[SPARK-3902] [SPARK-3590] Stabilize AsynRDDActions and add Java API

This PR adds a Java API for AsyncRDDActions and promotes the API from `Experimental` to stable. Author: Josh Rosen <joshrosen@apache.org> Author: Josh Rosen <joshrosen@databricks.com> Closes #2760 from JoshRosen/async-rdd-actions-in-java and squashes the following commits: 0d45fbc [Josh Rosen] Whitespace fix. ad3ae53 [Josh Rosen] Merge remote-tracking branch 'origin/master' into async-rdd-actions-in-java c0153a5 [Josh Rosen] Remove unused variable. e8e2867 [Josh Rosen] Updates based on Marcelo's review feedback 7a1417f [Josh Rosen] Removed unnecessary java.util import. 6f8f6ac [Josh Rosen] Fix import ordering. ff28e49 [Josh Rosen] Add MiMa excludes and fix a scalastyle error. 346e46e [Josh Rosen] [SPARK-3902] Stabilize AsyncRDDActions; add Java API.

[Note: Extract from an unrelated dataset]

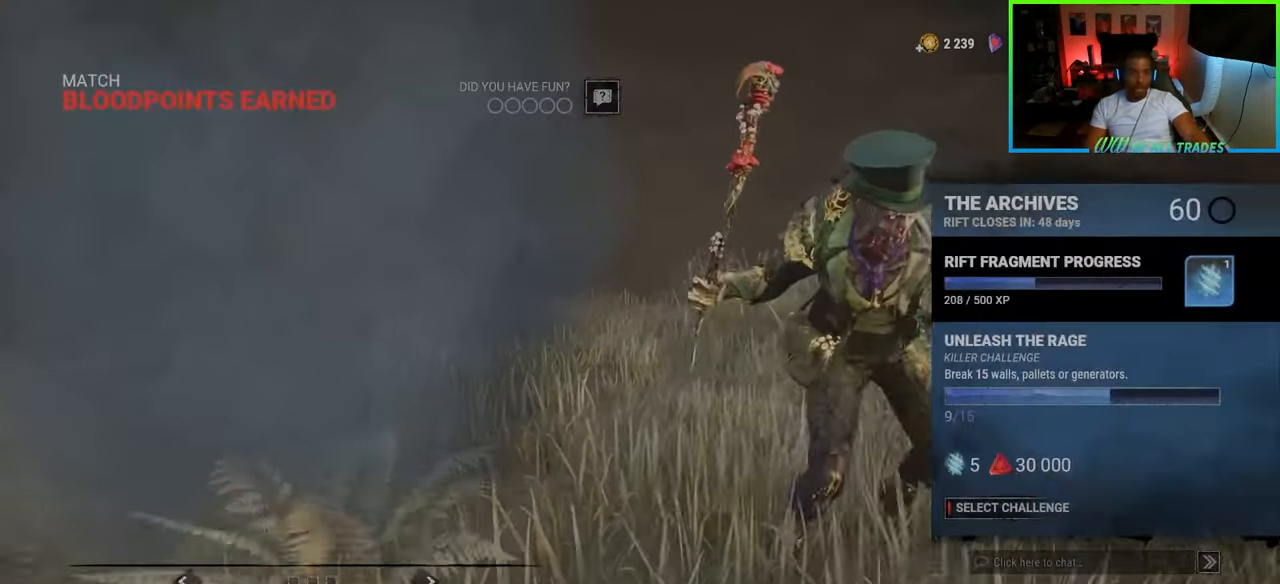
Gameplay with keyboard and mouse; each line is a JSON object with the keys and mouse buttons held at the frame after it. "events" lists presses ("down") and releases ("up") of "a", "ctrl", "d", "e", "f", "q", "r", "s", "shift", "space", "tab", "w", "mouse_left", "mouse_wheel", "mouse_right", "mouse_mb4" and "mouse_mb5" between this image and that frame as [ms after this image, input, new state], when the widget could be followed in between. "mouse_left", "mouse_wheel", "mouse_right", "mouse_mb4", "mouse_mb5" = the "left", "wheel", "right", "mb4", "mb5" buttons of the "mouse" list. No other keys are recorded. "wheel" means that the mouse wheel is clicked or scrolled. Not read: mouse_move.
{"keys": [], "mouse": [], "events": [[133, "mouse_left", "down"], [250, "mouse_left", "up"]]}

author: Josh Rosen <joshrosen@apache.org> 2014-10-19 20:02:31 -0700
committer: Josh Rosen <joshrosen@databricks.com> 2014-10-19 20:02:31 -0700
commit: d1966f3a8bafdcef87d10ef9db5976cf89faee4b (patch)

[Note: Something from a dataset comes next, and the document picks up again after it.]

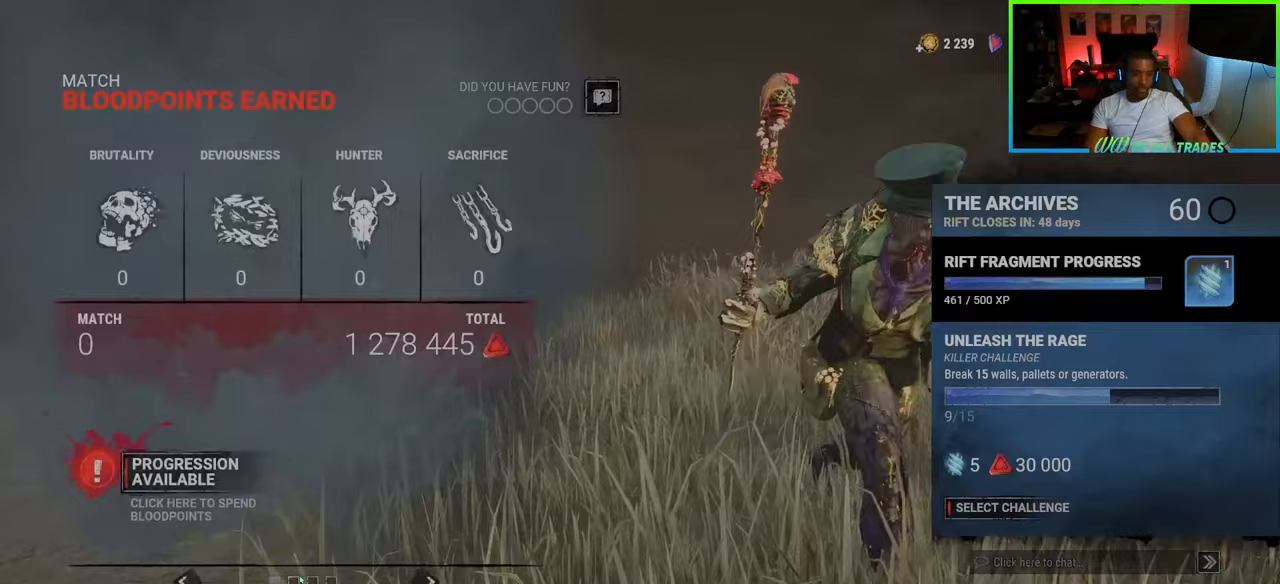
{"keys": [], "mouse": [], "events": [[33, "mouse_left", "down"], [150, "mouse_left", "up"]]}
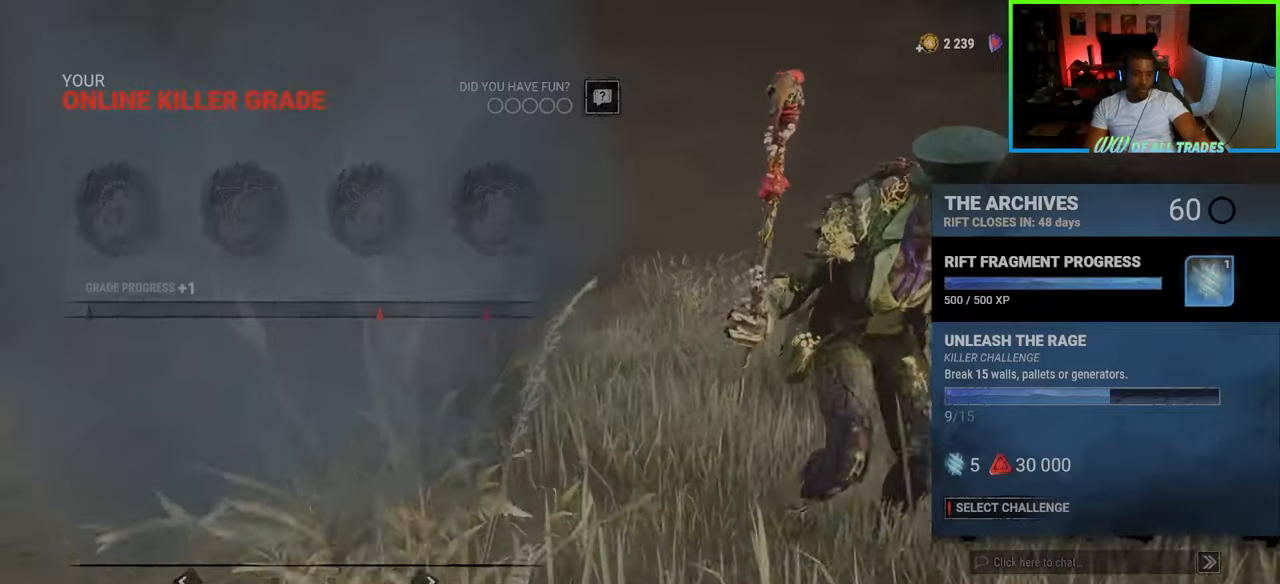
{"keys": [], "mouse": [], "events": []}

tree: 3a0c9c7a65e0f1f462a8aa783ad56198669b0261 /core/src/main/scala/org
parent: 7e63bb49c526c3f872619ae14e4b5273f4c535e9 (diff)
download: spark-d1966f3a8bafdcef87d10ef9db5976cf89faee4b.tar.gz
spark-d1966f3a8bafdcef87d10ef9db5976cf89faee4b.tar.bz2
spark-d1966f3a8bafdcef87d10ef9db5976cf89faee4b.zip
3 files changed, 112 insertions, 30 deletions
diff --git a/core/src/main/scala/org/apache/spark/FutureAction.scala b/core/src/main/scala/org/apache/spark/FutureAction.scala
index e8f761eaa5..d5c8f9d76c 100644
--- a/core/src/main/scala/org/apache/spark/FutureAction.scala
+++ b/core/src/main/scala/org/apache/spark/FutureAction.scala
@@ -17,20 +17,21 @@
 
 package org.apache.spark
 
-import scala.concurrent._
-import scala.concurrent.duration.Duration
-import scala.util.Try
+import java.util.Collections
+import java.util.concurrent.TimeUnit
 
-import org.apache.spark.annotation.Experimental
+import org.apache.spark.api.java.JavaFutureAction
 import org.apache.spark.rdd.RDD
 import org.apache.spark.scheduler.{JobFailed, JobSucceeded, JobWaiter}
 
+import scala.concurrent._
+import scala.concurrent.duration.Duration
+import scala.util.{Failure, Try}
+
 /**
- * :: Experimental ::
  * A future for the result of an action to support cancellation. This is an extension of the
  * Scala Future interface to support cancellation.
  */
-@Experimental
 trait FutureAction[T] extends Future[T] {
   // Note that we redefine methods of the Future trait here explicitly so we can specify a different
   // documentation (with reference to the word "action").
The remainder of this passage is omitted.